Hi! Nice tutorial but I have two comments. First, 750F is HOT! Really HOT! On the pcb's, wires, etc we do in my lab regularly a well tinned iron never needs to be above 650F. If you need to do some really heavy gauge wire, or a board that has a great copper pad you might need to go a little warmer, but only for a short period of time. Secondly,add a slow 1 count while the tip is heating the joint to ensure you don't get any cold joints. Nice instructable, thanks for taking the time!
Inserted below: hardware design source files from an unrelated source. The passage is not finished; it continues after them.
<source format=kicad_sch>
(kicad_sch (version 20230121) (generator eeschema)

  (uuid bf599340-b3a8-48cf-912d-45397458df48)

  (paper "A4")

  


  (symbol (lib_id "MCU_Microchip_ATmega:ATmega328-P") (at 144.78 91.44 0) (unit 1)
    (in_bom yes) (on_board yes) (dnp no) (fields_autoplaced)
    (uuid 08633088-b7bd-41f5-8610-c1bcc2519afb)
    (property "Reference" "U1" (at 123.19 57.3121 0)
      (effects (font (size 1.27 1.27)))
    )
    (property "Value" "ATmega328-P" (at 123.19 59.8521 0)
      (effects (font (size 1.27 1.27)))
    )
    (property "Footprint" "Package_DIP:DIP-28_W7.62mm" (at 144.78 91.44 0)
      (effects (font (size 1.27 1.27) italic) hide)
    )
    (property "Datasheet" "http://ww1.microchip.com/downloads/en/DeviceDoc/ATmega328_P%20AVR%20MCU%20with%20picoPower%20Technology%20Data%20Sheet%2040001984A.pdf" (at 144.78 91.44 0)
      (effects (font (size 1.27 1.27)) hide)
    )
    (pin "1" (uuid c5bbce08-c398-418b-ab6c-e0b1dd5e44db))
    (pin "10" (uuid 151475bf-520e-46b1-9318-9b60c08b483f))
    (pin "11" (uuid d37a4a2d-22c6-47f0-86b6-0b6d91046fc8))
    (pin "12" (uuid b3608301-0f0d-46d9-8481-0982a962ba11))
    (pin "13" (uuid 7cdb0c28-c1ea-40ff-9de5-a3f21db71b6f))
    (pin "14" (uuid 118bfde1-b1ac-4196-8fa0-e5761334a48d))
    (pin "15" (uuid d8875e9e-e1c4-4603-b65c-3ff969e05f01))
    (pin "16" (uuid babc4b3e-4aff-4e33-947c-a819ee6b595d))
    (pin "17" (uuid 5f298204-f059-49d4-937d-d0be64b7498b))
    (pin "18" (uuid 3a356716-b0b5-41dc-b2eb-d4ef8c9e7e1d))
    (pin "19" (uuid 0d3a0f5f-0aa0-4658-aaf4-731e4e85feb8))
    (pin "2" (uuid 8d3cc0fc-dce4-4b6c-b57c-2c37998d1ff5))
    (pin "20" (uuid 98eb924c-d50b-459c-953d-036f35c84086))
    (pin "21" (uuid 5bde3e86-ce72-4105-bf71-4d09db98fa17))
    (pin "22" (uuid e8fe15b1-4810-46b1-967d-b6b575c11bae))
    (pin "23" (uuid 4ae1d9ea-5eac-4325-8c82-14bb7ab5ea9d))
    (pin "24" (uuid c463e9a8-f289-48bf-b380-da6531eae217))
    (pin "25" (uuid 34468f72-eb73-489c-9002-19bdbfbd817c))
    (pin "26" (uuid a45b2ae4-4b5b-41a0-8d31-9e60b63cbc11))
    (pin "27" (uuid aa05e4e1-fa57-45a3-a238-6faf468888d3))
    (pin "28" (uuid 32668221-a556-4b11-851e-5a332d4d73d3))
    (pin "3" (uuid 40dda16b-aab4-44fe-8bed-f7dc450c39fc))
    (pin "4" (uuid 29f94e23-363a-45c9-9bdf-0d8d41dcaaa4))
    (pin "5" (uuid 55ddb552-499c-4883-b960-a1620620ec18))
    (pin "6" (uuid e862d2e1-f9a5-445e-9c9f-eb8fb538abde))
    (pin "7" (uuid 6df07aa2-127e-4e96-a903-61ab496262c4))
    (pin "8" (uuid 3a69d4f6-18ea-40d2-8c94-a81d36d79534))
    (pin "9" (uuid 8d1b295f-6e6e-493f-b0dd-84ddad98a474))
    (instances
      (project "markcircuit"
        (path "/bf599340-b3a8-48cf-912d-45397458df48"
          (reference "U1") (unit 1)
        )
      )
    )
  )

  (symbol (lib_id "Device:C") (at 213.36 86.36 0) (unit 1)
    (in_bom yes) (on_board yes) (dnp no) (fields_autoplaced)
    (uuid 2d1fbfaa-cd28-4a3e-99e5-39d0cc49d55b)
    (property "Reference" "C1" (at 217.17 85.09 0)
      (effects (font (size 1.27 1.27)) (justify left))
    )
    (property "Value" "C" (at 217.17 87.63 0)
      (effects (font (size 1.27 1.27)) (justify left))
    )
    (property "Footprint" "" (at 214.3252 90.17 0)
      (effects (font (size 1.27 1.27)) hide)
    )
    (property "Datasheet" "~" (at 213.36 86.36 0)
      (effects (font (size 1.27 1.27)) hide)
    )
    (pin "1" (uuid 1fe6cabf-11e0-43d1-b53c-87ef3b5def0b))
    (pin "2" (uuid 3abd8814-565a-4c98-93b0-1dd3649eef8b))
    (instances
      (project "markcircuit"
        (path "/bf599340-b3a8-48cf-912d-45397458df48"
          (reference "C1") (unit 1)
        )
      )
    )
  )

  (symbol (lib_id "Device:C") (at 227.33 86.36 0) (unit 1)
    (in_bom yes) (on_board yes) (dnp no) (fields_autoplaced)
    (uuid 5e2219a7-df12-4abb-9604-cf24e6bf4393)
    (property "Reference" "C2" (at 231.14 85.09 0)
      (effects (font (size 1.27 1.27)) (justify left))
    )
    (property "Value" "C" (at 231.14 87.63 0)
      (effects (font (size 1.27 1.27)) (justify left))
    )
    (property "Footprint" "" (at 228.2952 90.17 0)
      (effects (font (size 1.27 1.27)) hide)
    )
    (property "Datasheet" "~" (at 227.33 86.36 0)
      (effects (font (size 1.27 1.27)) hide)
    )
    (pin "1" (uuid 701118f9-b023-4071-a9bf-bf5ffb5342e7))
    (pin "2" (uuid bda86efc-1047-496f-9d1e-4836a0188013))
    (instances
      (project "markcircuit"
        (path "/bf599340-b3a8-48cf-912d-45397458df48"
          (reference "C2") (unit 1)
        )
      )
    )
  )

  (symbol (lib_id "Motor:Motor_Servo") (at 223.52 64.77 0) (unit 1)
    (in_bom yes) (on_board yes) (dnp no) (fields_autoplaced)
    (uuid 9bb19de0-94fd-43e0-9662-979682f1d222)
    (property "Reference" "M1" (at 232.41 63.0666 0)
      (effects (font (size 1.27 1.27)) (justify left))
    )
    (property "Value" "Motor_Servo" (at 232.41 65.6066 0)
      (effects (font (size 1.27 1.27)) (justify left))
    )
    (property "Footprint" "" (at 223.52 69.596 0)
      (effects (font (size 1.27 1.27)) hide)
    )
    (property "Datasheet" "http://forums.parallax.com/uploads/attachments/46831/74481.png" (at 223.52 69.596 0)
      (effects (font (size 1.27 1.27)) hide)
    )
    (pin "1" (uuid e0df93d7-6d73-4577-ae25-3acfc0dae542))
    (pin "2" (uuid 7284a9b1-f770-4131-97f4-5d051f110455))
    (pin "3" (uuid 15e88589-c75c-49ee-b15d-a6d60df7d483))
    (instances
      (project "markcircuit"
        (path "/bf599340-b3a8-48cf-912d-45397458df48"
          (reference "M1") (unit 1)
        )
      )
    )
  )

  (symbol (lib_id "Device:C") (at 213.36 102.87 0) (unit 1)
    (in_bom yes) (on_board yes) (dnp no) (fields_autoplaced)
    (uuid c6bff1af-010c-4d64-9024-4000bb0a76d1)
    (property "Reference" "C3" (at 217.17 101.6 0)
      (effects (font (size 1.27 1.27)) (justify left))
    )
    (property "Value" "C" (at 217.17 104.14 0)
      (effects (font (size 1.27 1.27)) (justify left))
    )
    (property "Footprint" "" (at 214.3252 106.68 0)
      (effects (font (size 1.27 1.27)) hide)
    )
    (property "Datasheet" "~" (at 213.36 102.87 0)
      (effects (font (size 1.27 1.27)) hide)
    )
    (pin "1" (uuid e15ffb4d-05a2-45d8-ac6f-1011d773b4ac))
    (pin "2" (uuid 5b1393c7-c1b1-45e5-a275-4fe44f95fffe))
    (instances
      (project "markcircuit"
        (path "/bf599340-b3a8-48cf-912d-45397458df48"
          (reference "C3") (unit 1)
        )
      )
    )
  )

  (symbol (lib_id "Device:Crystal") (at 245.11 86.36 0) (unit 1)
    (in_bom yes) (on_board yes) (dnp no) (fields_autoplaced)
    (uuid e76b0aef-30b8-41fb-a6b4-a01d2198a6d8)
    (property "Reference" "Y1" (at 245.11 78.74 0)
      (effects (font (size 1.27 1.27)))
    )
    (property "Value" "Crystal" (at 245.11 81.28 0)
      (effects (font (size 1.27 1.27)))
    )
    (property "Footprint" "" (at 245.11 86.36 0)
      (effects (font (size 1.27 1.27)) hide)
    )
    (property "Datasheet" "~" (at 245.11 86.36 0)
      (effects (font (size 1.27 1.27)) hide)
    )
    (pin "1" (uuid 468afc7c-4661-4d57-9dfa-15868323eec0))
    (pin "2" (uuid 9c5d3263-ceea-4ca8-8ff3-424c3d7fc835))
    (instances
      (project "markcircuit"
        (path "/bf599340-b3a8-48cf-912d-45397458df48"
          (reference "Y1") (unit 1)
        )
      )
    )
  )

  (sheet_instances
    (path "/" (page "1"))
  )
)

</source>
DJPhil (author)dh1232010-01-12

I thought I might help avoid a misunderstanding. What dh123 is saying is excellent advice for the most often used lead based solders. In the past several years there has been a movement to begin using lead free solder, and these types of solders have a higher melting temperature. An iron temperature of 750F is a respectable mid-range for the average lead free solder, and would be excessive (likely to the point of harm) for assembly work with lead based solder.

To add to the above, I believe one of the many good reasons to buy a temperature controlled soldering iron is that you can adjust the iron temperature for both the job at hand (heating more metal takes more energy, too much energy damages fine components) and for the specific mix of solder you are using. There are many off brand digital thermocouple controlled adjustable irons available nowadays, and little research should turn up several between $50-$100US. They provide a drastically different experience than the standard $10US blister pack iron. My advice is that if you intend to work on circuit boards of any kind (as opposed to just the occasional wire tinning or appliance mending) you will be well served by investing in a good iron.
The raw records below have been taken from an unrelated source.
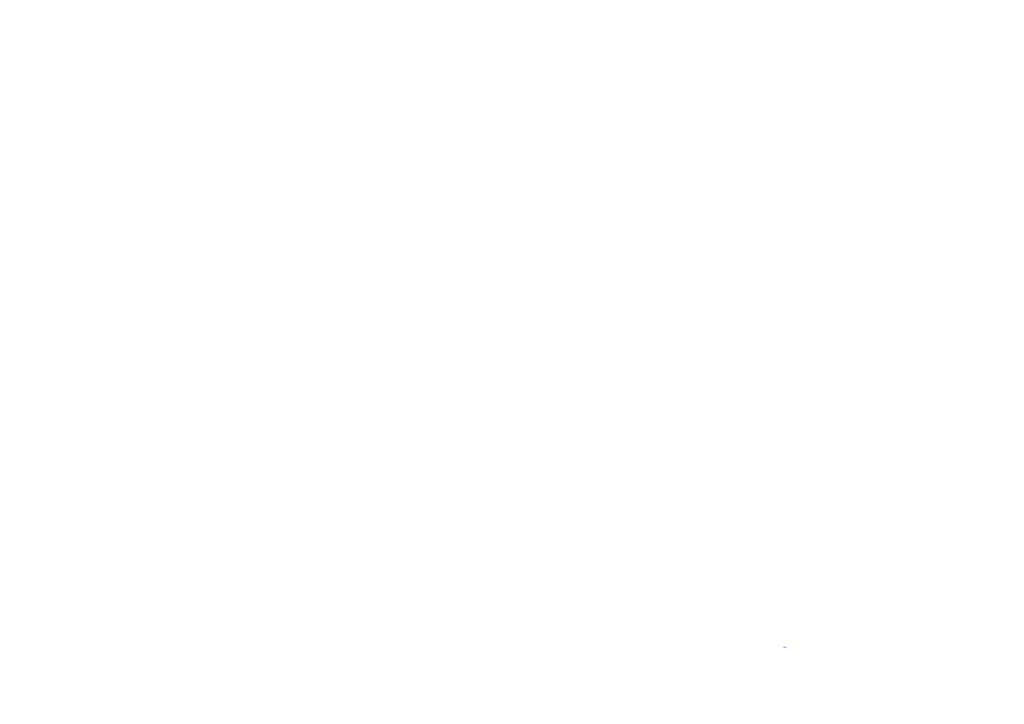
<source format=kicad_sch>
(kicad_sch (version 20230121) (generator eeschema)

  (uuid 8f156640-b8b4-485c-8ff9-c76211384978)

  (paper "A3")

  (lib_symbols
  )


  (polyline (pts (xy 322.58 265.43) (xy 321.31 265.43))
    (stroke (width 0) (type default))
    (uuid 7370243d-c14e-45f5-8f83-350e5af33962)
  )
)

</source>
More details can be found on the soldering iron and solder pages on Wikipedia, and out in Googlespace. Some brand names to search for would be Weller, Hakko, Aoyue, and Xytronic.

obeyken (author)2007-03-09

I have the same soldering station and I think I just learned the hard way not to use metal wool-type stuff with these Weller tips. Apparently it's easy to wear off the iron electroplating (I can now see the copper core, and solder won't wet to the tip). For this same reason these Weller tips can't be reshapped with a file. Great tutorial!

SpeakerBoy (author)obeyken2009-01-04

The key is brass. Steel is harder than iron, so steel wool is out. You could use copper wool, but it will soak up solder like a sponge. Not a problem with brass. Since I switched to brass brushes, I haven't replaced a tip in 3+ years.